# Verifying Parameter Shift Rule by useing automatic differentiation of JAX

## Cost Function

- Computes the expectation value of the quantum state with respect to the observable $M$ for given parameters $\theta$.
- Strictly follows the description in the overleaf document.

---

In this paper, we consider the following unconstrained optimization problem,
$$
\min _{\boldsymbol{\theta} \in \mathbb{R}^m} f(\boldsymbol{\theta})=\left\langle 0\left|U(\boldsymbol{\theta})^{\dagger} M U(\boldsymbol{\theta})\right| 0\right\rangle \text {. }
$$

Here, $U(\boldsymbol{\theta}) \in \mathbb{C}^{2^n \times 2^n}$ is a parameterized quantum circuit and relies on a collection of classical parameters $\boldsymbol{\theta}=\left(\theta_1, \theta_2, \ldots, \theta_m\right) \in \mathbb{R}^m$. Without loss generality, it is sufficient to consider the following typical structure:
$$
U(\boldsymbol{\theta})=V_m U_m\left(\theta_m\right) \cdots V_1 U_1\left(\theta_1\right),
$$
where $V_j \in \mathbb{C}^{2^n \times 2^n}$ are constant arbitrary quantum circuits, while $U_j\left(\theta_j\right) \in \mathbb{C}^{2^n} \times 2^n$ are rotation-like gates, i.e., $U_j\left(\theta_j\right)=e^{-(i / 2) H_j \theta_j}$ for some Hermitian generator $H_j \in \mathbb{C}^{2^n \times 2^n}$. It is well know that $U_j\left(\theta_j\right)$ is unitary for any $\theta_j \in \mathbb{R}$ if the generator $H_j$ is Hermitian ${ }^1$. In additional, we assume that $H_j$ is involutory ${ }^2$, i.e., $H_j^2=I$, where $I$ denotes the identity matrix whose size is clear from context. In this case, we have
$$
U_j\left(\theta_j\right)=e^{-(i / 2) H_j \theta_j}=\cos \left(\theta_j / 2\right) I-i \sin \left(\theta_j / 2\right) H_j
$$
For proof, see Lemma 2 in appendix. This equation implies that $U_j\left(\theta_j\right)$ is a linear combination of constant matrices $I$ and $H_j$, with the association between $U_j\left(\theta_j\right)$ and $\theta_j$ being solely through coefficients. Typically, the circuit $U(\boldsymbol{\theta})$ is applied to a fixed and easy-toprepare input quantum state $|0\rangle \in \mathbb{C}^{2^n}$ and we obtain the output state $U(\theta)|0\rangle \in \mathbb{C}^{2^n}$ in a quantum device. Hence, $\boldsymbol{f}(\boldsymbol{\theta})$ is exactly the expectation value of a Hermitian observable $M \in \mathbb{C}^{2^n} \times 2^n$ is measured with respect to that output state.

---

In [1]:
import jax
import jax.numpy as jnp
import jax.scipy.linalg
from lai_utils import is_unitary, is_hermitian
from lai_utils import generate_random_unitary, generate_random_hermitian, generate_random_H_paulis
from lai_utils import create_uniform_superposed_state, create_ket_zero_state
from lai_utils import U_j

key = jax.random.PRNGKey(2)  # Create the initial key for the random number generator

print('='*100)
print("In this example, we will use JAX's Automatic Differentiation to verify the Parameter Shift Rule is correct.")
print('='*100)

n = 2  # Number of qubits
m = 4  # Number of parameters

# |0> state as input
input_state = jnp.eye(2**n, dtype=jnp.complex64)[:, 0]  

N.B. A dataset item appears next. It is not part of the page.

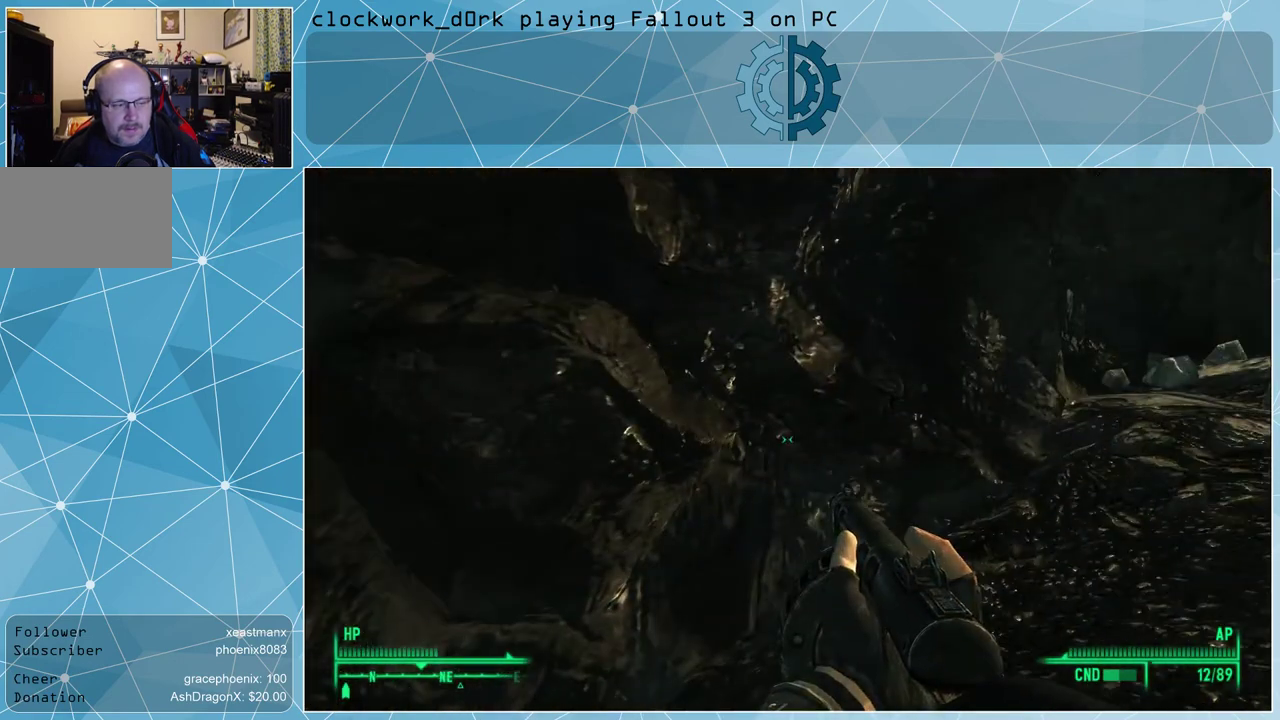
{"keys": [], "mouse": [], "events": []}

# Generate m different random unitary matrices
subkeys = jax.random.split(key, m+1)
key = subkeys[m]
V_list = [generate_random_unitary(2**n, prng_key=subkeys[i]) for i in range(m)]

# Check if each unitary matrix is indeed unitary
V_is_unitary_list = [is_unitary(V) for V in V_list]
print(f"V_is_unitary_list: {[value.item() for value in V_is_unitary_list]}")

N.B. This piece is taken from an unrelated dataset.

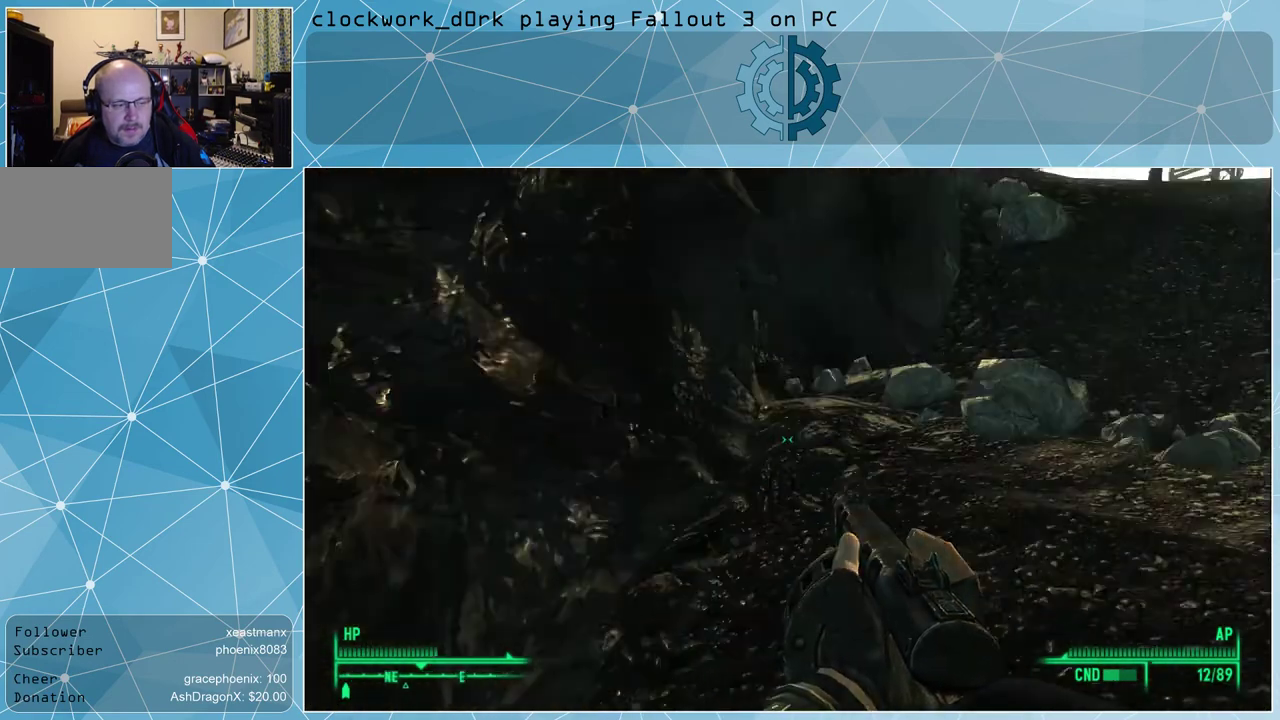
{"keys": [], "mouse": [], "events": []}
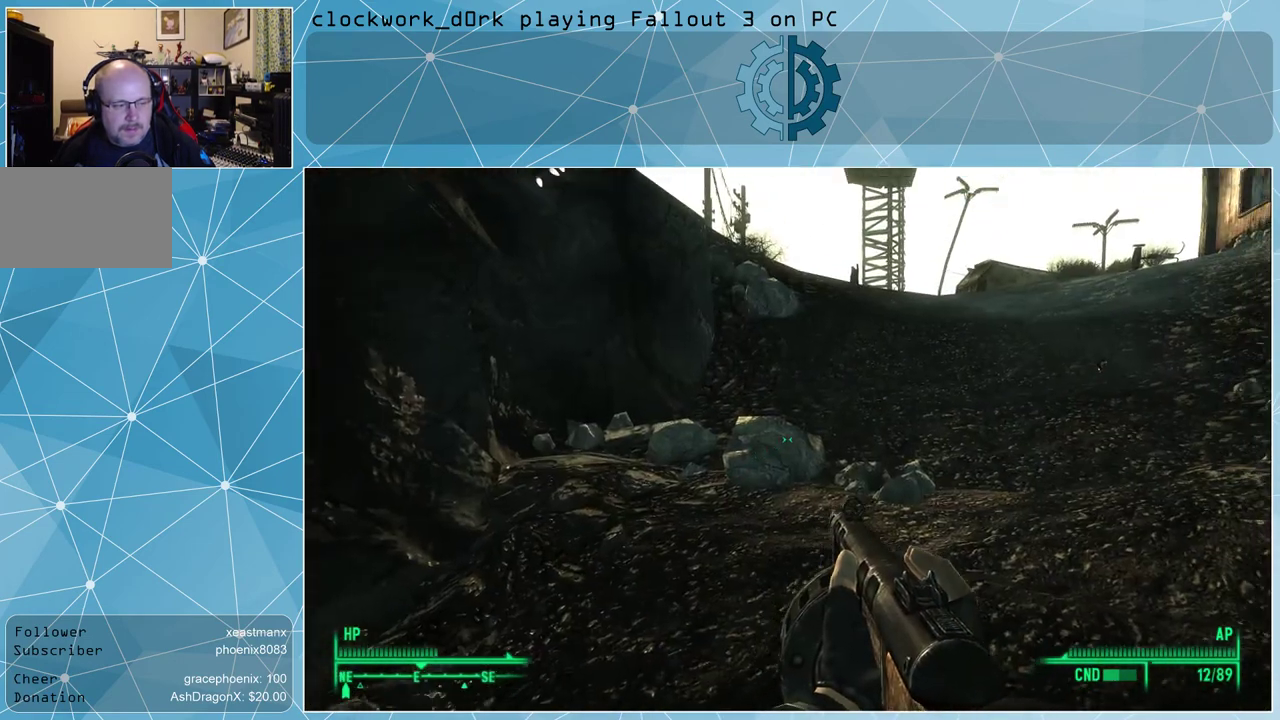
{"keys": ["d", "w"], "mouse": [], "events": [[133, "w", "down"], [367, "d", "down"]]}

# Generate m different H matrices
subkeys = jax.random.split(key, m+1)
key = subkeys[m]
H_list = [generate_random_H_paulis(n, prng_key=subkeys[i]) for i in range(m)]

# Check if each H matrix is Hermitian
H_is_hermitian_list = [is_hermitian(H) for H in H_list]
print(f"H_is_hermitian_list: {[value.item() for value in H_is_hermitian_list]}")

# Check if each H matrix is unitary
H_is_unitary_list = [is_unitary(H) for H in H_list]
print(f"H_is_unitary_list: {[value.item() for value in H_is_unitary_list]}")

# Define the observable M matrix
key, subkey = jax.random.split(key)
M = generate_random_hermitian(2**n, prng_key=subkey) 

# Define the naive cost function
def exact_cost_naive(theta):
    U_total = jnp.eye(2**n, dtype=jnp.complex64)
    
    for i in range(m):
        U_theta_i = U_j(theta[i], H_list[i], method='exponential')
        U_total = V_list[i] @ U_theta_i @ U_total
    
    U_total_dagger = U_total.conjugate().T
    expectation_value = jnp.vdot(input_state, U_total_dagger @ M @ U_total @ input_state)
    
    return jnp.real(expectation_value)

# Define the practical cost function
def exact_cost(theta):
    state = input_state

    for i in range(m):
        U_theta_i = U_j(theta[i], H_list[i], method='exponential')
        state = U_theta_i @ state  # Apply U_theta_i to the state vector
        state = V_list[i] @ state  # Apply V_list[i] to the state vector
    
    expectation_value = jnp.vdot(state, M @ state)
    
    return jnp.real(expectation_value)

# Randomly initialize parameters
key, subkey = jax.random.split(key)
theta = jax.random.normal(subkey, (m,))

# Compare the outputs of both functions
output_naive = exact_cost_naive(theta)
output_practical = exact_cost(theta)

print(f"Output of exact_cost_naive: {output_naive}")
print(f"Output of exact_cost: {output_practical}")

# Verify if the results are consistent
assert jnp.allclose(output_naive, output_practical), "The outputs are not equal!"
print("The outputs of both functions are equal!")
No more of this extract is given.